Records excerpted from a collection
___

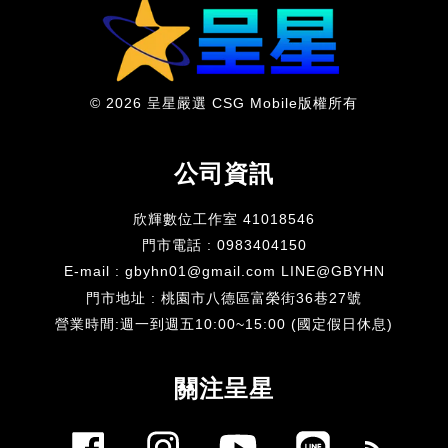
© 2026 呈星嚴選 CSG Mobile版權所有
公司資訊
欣輝數位工作室 41018546
門市電話 : 0983404150
E-mail : gbyhn01@gmail.com LINE@GBYHN
門市地址 : 桃園市八德區富榮街36巷27號
​營業時間:週一到週五10:00~15:00 (國定假日休息)
關注呈星
Facebook
Instagram
YouTube
Line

___

Could you please write out the entries exactly as they are, with every picture left out?

© 2026 呈星嚴選 CSG Mobile版權所有
公司資訊
欣輝數位工作室 41018546
門市電話 : 0983404150
E-mail : gbyhn01@gmail.com LINE@GBYHN
門市地址 : 桃園市八德區富榮街36巷27號
​營業時間:週一到週五10:00~15:00 (國定假日休息)
關注呈星
Facebook
Instagram
YouTube
Line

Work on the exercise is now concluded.